Dorothy Thomas (entrepreneur)

Dorothy Thomas
Born
Dorothy Kirwan

1756 (1756)
Died5 August 1846(1846-00-00) (aged 89–90)
Other names
  • Doll Thomas
  • Dolly Kirwan
OccupationBusinesswoman
Children11, including Dorothea Christina
Relatives

Dorothy Thomas (also known as Dolly Kirwan or Doll Thomas; 1756 – 5 August 1846) was a Caribbean entrepreneur and former slave who engaged in business in Montserrat, Dominica, Grenada, Barbados, and Demerara. Having purchased her own manumission, Thomas spent nearly sixteen years securing the freedom of her children, mother, and several other relatives. Though she owned hotels one of which had a French restaurant, her primary source of income was hiring out female hucksters to whom she supplied goods to be sold to plantation workers and slaves. She also hired out her slaves as labourers, earned income from lodging houses, ran a plantation, and rented out properties which she owned. Known as one of the few black women who derived compensation from the government scheme to reimburse slave owners, she received £3,413 for the loss of her labourers when Britain abolished slavery.

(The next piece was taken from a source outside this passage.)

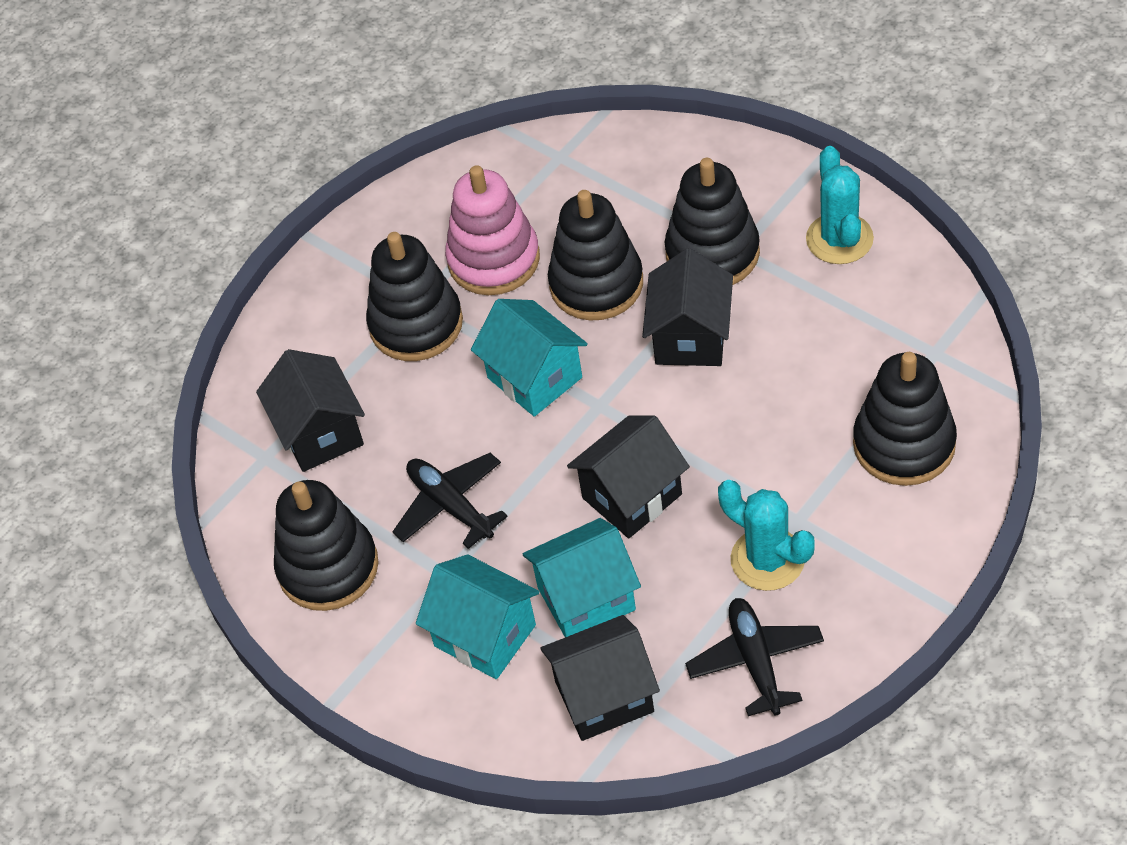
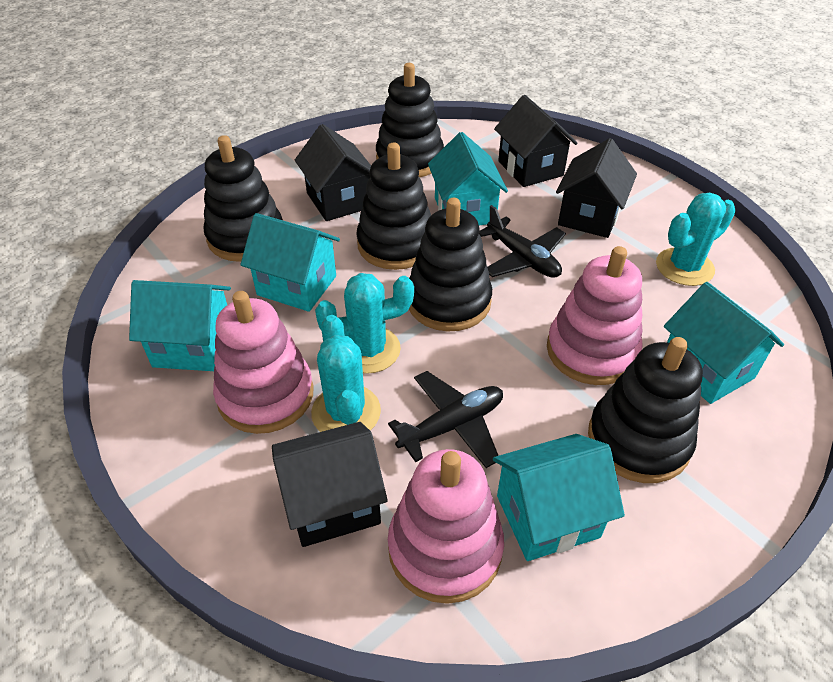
pink stacking toy: [445,165,540,295] = 1 -> [213,291,313,434] [388,449,504,604] [547,246,643,385] = 3
turquoise cactus: [718,480,815,591] [806,146,874,264] = 2 -> [311,315,381,432] [315,273,414,374] [656,193,736,286] = 3
turquoise house: [416,554,540,679] [471,299,588,417] [523,518,641,637] = 3 -> [129,280,231,371] [240,213,340,312] [428,132,508,225] [493,434,625,561] [664,282,784,404] = 5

Thomas travelled frequently to London, and ensured that her descendants were educated in Britain. Although her daughters were all partnered with prominent white businessmen, it was Thomas who kept the families afloat when they were in financial peril. She was influential among a wide circle of business and elite connections in the colonies of the British West Indies and used her networks when needed to improve her circumstances. In 1824, in London, she protested a discriminatory law against free women of colour and was successful in having it overturned by the colonial authority. She lived until 1846 and left not only a large and prominent family scattered throughout the British Empire, but a significant historical legacy which provides insight into free women of colour and their lives in her era.